Некоторое время нашим соседом по камере был Наниешвили. Старый большевик сохранял спокойствие и держался особняком. Правда, он сообщил нам, что был учителем Сталина в дореволюционные времена. О своем ученике, посадившем его в тюрьму, он упоминал без откровенной злобы, но и без пиетета. Как-то разговорившись, Наниешвили рассказал нам, что в начале борьбы с троцкистской оппозицией его командировали в Оренбург; тогдашнего секретаря оренбургского губкома Н.И.Ежова он нашел на вокзале в салон-вагоне, где Ежов скрывался, так как в городской партийной организации сторонники Троцкого имели большое влияние. Будущий организатор уничтожения партийных кадров, в том числе и преданных Сталину деятелей, струсил в те годы, когда ему было поручено дать отпор оппозиции против Сталина. Учитель Сталина не без удовольствия поведал эту историю заключенным; многих из них Ежов посадил в тюрьму, и они знали, что Ежов снят с поста наркома внутренних дел.
Тяжело далось мне расставание с М.Б.Кузеницем. Мы с ним понимали, что его дело заканчивается. Он даже получил посылку от жены. И вот наступил день, когда ему была дана команда: «На выход с вещами!». Мы расцеловались и Кузениц «ушел в никуда». Почему-то в камере сложилось представление, что Кузеница ждет самое худшее. Мне не хотелось так думать, но последующие годы меня не оставляла мысль, что я больше никогда не увижу человека, общение с которым облегчило мне жизнь в тяжкие месяцы самых страшных испытаний. Какова же была моя радость, когда он в 1957 году совершенно неожиданно появился в моей московской квартире…
Необходимо суммировать те тюремные впечатления и связанные с ними ассоциации, благодаря которым я, находясь в заключении, стал лучше понимать систему управления страной под властью диктатуры. Попытаюсь вкратце обобщить и тюремные впечатления, и некоторые мысли, возникшие теперь, когда я пишу свои воспоминания…
В условиях диктаторского режима аресты, судебные и внесудебные репрессии, будучи неотъемлемым элементом внутренней политики, являются также определенным методом администрирования, управления государством, в том числе и народным хозяйством.
В конце двадцатых годов, работая в «Известиях», я написал статью по поводу так называемой пацификации в Польше; такое название правительство Пилсудского дало систематическим репрессиям в Западной Белоруссии; это были жестокие мероприятия, в деревнях свирепствовали карательные отряды, тюрьмы были переполнены.
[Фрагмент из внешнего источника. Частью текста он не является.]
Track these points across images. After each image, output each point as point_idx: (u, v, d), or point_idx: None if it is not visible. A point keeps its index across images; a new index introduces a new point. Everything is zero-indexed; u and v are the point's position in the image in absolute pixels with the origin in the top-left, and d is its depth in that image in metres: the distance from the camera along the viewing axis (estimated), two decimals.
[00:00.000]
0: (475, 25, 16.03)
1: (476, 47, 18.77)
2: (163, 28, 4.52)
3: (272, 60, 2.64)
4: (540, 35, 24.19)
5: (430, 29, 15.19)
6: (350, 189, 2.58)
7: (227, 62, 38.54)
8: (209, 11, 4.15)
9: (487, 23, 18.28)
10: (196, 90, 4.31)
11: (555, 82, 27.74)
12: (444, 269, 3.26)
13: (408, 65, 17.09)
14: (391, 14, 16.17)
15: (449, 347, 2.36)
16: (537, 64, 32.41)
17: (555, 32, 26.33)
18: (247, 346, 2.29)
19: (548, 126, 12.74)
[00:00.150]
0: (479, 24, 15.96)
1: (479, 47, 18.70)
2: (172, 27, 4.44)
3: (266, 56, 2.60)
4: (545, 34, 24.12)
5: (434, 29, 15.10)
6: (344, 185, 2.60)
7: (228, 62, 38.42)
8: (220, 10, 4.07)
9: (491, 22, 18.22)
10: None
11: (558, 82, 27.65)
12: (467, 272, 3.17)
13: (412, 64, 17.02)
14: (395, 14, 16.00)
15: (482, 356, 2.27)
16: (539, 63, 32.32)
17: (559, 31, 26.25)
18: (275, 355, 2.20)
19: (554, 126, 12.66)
Я озаглавил свою статью об этих событиях: «Пацификация как метод внутренней политики». С.А.Раевский, заведовавший иностранным отделом редакции, визируя статью, которая ему не очень понравилась, сказал мне: «Я пропускаю эту статью только ради заголовка». Я тогда не уловил скрытого смысла в словах этого умнейшего и весьма сдержанного человека.
Между тем массовые репрессии против значительной части крестьянства, проводившиеся в СССР под лозунгом ликвидации кулачества как класса, представляли собой именно разновидность «пацификации», как я ее истолковал в статье о Польше при власти Пилсудского. Конечно, я тогда не допускал и мысли об аналогии между «пацификацией» в Польше и «пацификацией» в СССР. А ведь я был непосредственным свидетелем того, как применялся этот «метод внутренней политики».
Зимой 1929 года, в период коллективизации, я добровольно отправился по поручению шефской организации в Центрально-Черноземную область. Там, близ Льгова, в тургеневских местах, я разъезжал по деревням в качестве агитатора. Вскоре у меня возникли сомнения и тревожные мысли: я обнаружил, что значительная часть крестьянства неохотно идет в колхозы, во всяком случае, колеблется. Порой колеблющихся можно было переубедить в спокойной беседе. Мысль о преимуществе артельного хозяйства не была вовсе чужда и беднякам, и многим середнякам. Но колебания крестьян перерастали в протест и мятеж, когда власти прибегали к нажиму и незаконным арестам. (Я изложил свои впечатления в очерке, опубликованном в «Красной Нови» в мае 1930 года; теперь я с удивлением установил, что редакция опубликовала достаточно правдивое описание событий).